EXERCISE PROMPT:
Find the line containing "M996,112h19l25,7 195,38 162,25" in the records below. Copy exactly that line and each one after it, ending at the line containing "33,12 51,17l1,7 -9,11", and nothing more.

[Saved entries]
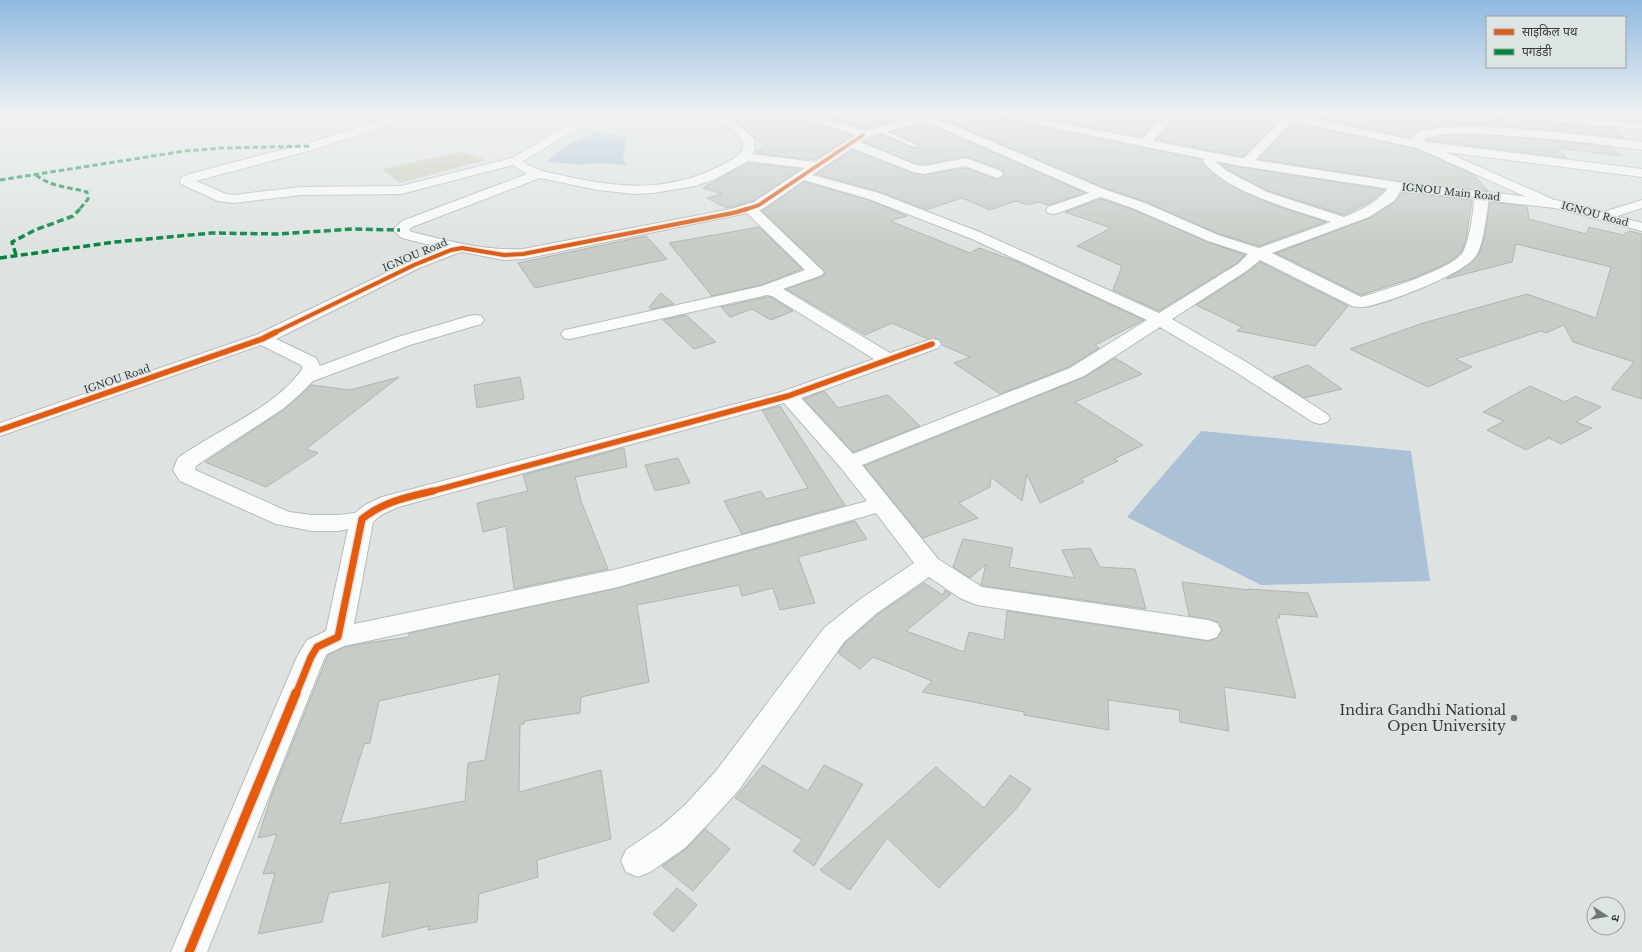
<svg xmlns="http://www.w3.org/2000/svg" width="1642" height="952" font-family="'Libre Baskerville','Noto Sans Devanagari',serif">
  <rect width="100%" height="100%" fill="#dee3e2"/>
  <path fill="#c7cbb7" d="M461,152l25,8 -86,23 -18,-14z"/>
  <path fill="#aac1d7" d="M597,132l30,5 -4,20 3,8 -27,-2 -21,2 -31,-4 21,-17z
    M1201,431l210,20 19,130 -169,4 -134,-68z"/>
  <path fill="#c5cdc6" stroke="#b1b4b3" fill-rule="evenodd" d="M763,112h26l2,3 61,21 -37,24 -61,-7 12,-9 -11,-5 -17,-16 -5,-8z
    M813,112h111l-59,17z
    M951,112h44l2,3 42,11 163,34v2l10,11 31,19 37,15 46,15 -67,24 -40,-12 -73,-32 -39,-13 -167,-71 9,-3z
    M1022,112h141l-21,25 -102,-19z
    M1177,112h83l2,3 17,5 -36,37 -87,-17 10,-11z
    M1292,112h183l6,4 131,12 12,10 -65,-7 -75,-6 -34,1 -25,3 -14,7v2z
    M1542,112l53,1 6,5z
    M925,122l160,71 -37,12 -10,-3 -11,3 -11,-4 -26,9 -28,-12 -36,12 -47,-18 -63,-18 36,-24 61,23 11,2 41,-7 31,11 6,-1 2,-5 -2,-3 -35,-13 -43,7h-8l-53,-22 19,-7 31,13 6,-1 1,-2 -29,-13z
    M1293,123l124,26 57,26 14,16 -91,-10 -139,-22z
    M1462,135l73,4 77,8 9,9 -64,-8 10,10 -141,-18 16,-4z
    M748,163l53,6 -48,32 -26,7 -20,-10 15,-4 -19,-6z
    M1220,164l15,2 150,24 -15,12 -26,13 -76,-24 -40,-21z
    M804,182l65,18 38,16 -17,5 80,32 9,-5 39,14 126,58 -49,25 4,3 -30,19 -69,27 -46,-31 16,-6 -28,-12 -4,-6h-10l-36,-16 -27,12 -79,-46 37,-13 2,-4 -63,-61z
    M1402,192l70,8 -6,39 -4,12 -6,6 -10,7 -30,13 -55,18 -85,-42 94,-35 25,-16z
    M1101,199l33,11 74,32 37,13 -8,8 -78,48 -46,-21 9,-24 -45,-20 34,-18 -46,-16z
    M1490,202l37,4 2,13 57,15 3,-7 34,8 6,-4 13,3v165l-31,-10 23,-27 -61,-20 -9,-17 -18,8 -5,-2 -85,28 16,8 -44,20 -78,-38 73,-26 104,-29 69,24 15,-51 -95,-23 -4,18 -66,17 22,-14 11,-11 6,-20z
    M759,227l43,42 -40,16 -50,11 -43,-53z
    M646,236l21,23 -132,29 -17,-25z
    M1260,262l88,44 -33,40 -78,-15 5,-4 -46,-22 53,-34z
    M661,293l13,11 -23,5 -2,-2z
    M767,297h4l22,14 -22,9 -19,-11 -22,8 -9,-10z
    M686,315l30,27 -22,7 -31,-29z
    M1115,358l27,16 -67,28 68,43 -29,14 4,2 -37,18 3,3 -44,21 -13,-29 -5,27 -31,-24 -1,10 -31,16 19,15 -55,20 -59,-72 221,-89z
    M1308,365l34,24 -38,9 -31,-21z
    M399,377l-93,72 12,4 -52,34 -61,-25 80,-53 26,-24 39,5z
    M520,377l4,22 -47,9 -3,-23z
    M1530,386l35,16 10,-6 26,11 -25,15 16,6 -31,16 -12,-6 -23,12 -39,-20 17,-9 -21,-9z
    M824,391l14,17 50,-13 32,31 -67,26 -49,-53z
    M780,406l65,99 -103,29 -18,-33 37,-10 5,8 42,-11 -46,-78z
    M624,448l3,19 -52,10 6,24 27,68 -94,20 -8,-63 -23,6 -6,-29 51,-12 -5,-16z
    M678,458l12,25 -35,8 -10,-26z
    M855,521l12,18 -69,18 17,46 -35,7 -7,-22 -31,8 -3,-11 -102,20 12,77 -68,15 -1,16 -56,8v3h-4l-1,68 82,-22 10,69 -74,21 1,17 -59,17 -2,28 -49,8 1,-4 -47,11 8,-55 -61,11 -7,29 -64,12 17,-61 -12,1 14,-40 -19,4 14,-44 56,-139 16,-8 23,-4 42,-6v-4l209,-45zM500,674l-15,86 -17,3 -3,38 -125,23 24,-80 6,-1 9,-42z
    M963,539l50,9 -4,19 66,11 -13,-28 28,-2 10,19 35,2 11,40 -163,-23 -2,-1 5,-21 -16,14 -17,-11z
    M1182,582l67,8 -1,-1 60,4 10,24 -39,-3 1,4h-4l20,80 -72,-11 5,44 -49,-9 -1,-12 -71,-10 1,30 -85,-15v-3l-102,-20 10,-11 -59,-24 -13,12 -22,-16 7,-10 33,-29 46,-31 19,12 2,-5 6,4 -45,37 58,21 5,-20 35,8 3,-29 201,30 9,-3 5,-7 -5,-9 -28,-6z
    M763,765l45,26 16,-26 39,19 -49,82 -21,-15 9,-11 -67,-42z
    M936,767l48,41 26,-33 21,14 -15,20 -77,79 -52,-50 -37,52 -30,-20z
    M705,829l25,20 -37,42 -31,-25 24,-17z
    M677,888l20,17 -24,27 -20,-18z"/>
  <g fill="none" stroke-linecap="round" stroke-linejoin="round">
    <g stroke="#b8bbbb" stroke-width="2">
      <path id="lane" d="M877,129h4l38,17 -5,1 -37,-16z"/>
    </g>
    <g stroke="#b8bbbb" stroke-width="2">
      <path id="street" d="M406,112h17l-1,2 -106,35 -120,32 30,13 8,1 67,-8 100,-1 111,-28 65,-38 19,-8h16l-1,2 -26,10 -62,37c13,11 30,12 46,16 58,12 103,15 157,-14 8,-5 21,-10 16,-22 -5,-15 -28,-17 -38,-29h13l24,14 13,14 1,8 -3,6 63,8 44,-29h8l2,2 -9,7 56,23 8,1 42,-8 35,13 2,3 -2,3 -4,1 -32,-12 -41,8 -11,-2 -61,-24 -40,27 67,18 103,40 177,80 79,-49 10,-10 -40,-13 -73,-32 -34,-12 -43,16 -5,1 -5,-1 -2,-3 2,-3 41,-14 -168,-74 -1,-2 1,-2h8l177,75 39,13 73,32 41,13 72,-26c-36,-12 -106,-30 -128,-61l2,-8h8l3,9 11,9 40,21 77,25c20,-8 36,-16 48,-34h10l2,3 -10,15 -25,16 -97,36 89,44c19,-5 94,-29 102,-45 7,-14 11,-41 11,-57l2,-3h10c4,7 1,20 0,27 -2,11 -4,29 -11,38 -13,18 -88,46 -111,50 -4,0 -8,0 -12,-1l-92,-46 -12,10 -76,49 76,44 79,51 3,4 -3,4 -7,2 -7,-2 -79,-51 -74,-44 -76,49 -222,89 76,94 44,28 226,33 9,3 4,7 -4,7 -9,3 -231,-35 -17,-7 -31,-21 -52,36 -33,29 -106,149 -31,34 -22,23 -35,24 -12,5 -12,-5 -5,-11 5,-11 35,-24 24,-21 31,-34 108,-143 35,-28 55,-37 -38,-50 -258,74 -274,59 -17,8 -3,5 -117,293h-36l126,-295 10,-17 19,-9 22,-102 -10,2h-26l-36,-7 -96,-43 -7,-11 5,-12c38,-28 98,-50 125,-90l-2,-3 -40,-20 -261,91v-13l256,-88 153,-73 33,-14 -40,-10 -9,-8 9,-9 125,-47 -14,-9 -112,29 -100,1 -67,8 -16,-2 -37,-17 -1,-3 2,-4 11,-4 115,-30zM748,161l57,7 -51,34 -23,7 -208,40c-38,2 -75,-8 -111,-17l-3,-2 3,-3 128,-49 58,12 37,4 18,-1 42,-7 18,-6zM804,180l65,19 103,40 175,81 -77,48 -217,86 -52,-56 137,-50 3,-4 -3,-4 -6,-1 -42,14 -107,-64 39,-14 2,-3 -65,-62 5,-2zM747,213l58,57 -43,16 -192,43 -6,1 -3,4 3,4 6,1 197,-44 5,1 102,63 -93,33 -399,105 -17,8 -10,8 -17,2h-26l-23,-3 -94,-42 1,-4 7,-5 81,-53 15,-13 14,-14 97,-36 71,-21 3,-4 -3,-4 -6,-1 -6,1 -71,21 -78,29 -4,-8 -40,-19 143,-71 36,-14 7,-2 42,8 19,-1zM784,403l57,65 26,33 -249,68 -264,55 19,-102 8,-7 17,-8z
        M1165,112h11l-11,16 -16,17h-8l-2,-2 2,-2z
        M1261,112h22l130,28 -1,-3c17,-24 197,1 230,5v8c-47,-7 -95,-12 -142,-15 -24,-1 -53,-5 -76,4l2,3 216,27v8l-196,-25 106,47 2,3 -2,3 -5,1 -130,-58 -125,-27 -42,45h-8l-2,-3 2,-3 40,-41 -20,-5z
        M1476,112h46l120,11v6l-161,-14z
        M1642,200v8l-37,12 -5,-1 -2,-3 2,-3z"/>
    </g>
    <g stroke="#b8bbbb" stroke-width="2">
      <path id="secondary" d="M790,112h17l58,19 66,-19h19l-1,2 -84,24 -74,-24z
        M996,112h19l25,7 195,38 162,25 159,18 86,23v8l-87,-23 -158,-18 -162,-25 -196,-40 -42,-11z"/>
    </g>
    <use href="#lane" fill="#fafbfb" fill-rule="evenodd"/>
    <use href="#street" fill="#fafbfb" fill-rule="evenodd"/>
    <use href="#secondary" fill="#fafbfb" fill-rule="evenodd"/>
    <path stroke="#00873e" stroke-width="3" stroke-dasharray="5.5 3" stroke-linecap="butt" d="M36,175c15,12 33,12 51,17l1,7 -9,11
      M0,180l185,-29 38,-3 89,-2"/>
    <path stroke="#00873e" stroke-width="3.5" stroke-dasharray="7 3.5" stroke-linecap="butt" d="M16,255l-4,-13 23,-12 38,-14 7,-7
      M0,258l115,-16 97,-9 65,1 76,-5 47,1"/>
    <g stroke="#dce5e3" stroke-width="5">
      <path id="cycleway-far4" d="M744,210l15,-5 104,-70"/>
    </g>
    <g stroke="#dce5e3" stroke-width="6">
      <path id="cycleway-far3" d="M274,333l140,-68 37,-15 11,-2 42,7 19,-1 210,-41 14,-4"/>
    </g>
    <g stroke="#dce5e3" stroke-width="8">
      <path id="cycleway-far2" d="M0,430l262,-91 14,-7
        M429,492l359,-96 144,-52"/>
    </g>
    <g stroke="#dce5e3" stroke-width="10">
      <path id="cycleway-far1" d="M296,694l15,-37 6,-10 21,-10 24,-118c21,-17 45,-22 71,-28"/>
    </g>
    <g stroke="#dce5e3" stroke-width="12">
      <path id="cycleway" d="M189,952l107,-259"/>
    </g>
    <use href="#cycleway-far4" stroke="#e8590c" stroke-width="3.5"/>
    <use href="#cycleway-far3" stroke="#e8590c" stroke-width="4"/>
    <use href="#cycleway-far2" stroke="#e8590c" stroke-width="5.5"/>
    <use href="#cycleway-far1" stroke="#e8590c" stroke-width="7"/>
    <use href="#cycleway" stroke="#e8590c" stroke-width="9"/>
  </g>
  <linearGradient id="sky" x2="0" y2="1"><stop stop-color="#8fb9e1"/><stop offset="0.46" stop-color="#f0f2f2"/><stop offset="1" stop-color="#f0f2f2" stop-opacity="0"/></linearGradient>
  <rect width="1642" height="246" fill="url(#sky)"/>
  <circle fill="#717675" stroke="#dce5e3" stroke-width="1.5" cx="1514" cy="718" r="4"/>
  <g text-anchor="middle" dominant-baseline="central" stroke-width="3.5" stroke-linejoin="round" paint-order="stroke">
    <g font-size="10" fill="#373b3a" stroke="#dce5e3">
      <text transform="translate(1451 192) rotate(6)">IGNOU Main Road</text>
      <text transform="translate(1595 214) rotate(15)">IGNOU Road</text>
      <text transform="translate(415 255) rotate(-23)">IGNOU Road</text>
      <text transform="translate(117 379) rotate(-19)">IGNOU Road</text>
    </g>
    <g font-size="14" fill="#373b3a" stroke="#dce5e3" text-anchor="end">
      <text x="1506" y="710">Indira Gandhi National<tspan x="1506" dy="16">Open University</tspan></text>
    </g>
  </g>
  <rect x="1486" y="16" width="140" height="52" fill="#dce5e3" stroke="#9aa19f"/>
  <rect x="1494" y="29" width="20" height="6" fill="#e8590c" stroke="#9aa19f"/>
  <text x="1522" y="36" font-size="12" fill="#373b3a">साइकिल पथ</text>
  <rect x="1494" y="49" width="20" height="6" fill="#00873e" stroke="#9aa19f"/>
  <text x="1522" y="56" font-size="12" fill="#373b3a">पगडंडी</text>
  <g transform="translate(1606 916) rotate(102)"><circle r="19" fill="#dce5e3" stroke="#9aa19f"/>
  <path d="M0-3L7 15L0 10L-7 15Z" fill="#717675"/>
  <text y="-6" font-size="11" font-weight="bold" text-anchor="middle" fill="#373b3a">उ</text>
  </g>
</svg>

SOLUTION TO THIS PROBLEM:
        M996,112h19l25,7 195,38 162,25 159,18 86,23v8l-87,-23 -158,-18 -162,-25 -196,-40 -42,-11z"/>
    </g>
    <use href="#lane" fill="#fafbfb" fill-rule="evenodd"/>
    <use href="#street" fill="#fafbfb" fill-rule="evenodd"/>
    <use href="#secondary" fill="#fafbfb" fill-rule="evenodd"/>
    <path stroke="#00873e" stroke-width="3" stroke-dasharray="5.5 3" stroke-linecap="butt" d="M36,175c15,12 33,12 51,17l1,7 -9,11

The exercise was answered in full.